[[ EXTRACTED DATA open ]]
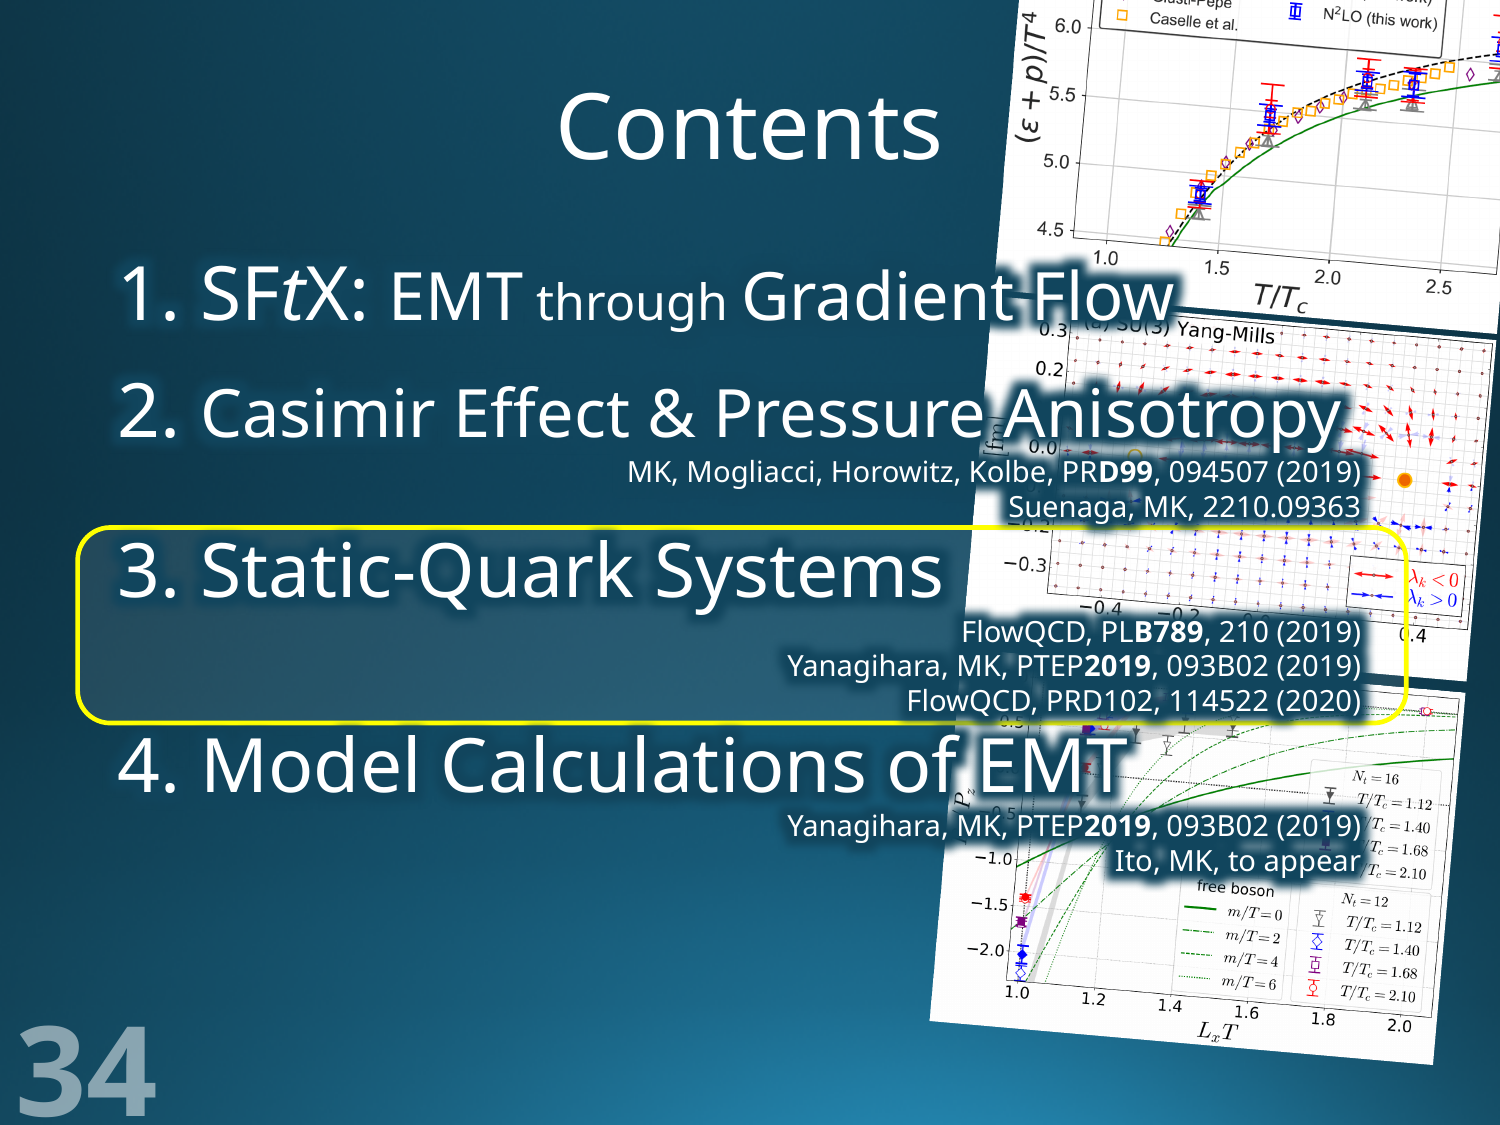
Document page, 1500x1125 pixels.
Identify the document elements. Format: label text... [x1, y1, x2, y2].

text_box 1. SFtX: EMT through Gradient Flow 2. Casimir Effect & Pressure Anisotropy MK, Mogliacci, Horowitz, Kolbe, PRD99, 094507 (2019) Suenaga, MK, 2210.09363 3. Static-Quark Systems FlowQCD, PLB789, 210 (2019) Yanagihara, MK, PTEP2019, 093B02 (2019) FlowQCD, PRD102, 114522 (2020) 4. Model Calculations of EMT Yanagihara, MK, PTEP2019, 093B02 (2019) Ito, MK, to appear [103, 238, 976, 920]
text_box [76, 535, 87, 715]
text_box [976, 0, 1483, 1046]
picture [0, 0, 1500, 1125]
title Contents [103, 21, 976, 222]
slide_number 34 [0, 1046, 338, 1107]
[[ EXTRACTED DATA closed ]]
ASSIGNMENT ->
The material shown above is to be repeated verbatim, and its pictures are to be omitted.

RESPONSE ->
Document page, 1500x1125 pixels.
Identify the document elements. Format: label text... [x1, y1, x2, y2].

text_box 1. SFtX: EMT through Gradient Flow 2. Casimir Effect & Pressure Anisotropy MK, Mogliacci, Horowitz, Kolbe, PRD99, 094507 (2019) Suenaga, MK, 2210.09363 3. Static-Quark Systems FlowQCD, PLB789, 210 (2019) Yanagihara, MK, PTEP2019, 093B02 (2019) FlowQCD, PRD102, 114522 (2020) 4. Model Calculations of EMT Yanagihara, MK, PTEP2019, 093B02 (2019) Ito, MK, to appear [103, 238, 976, 920]
text_box [76, 535, 87, 715]
text_box [976, 0, 1483, 1046]
picture [0, 0, 1500, 1125]
title Contents [103, 21, 976, 222]
slide_number 34 [0, 1046, 338, 1107]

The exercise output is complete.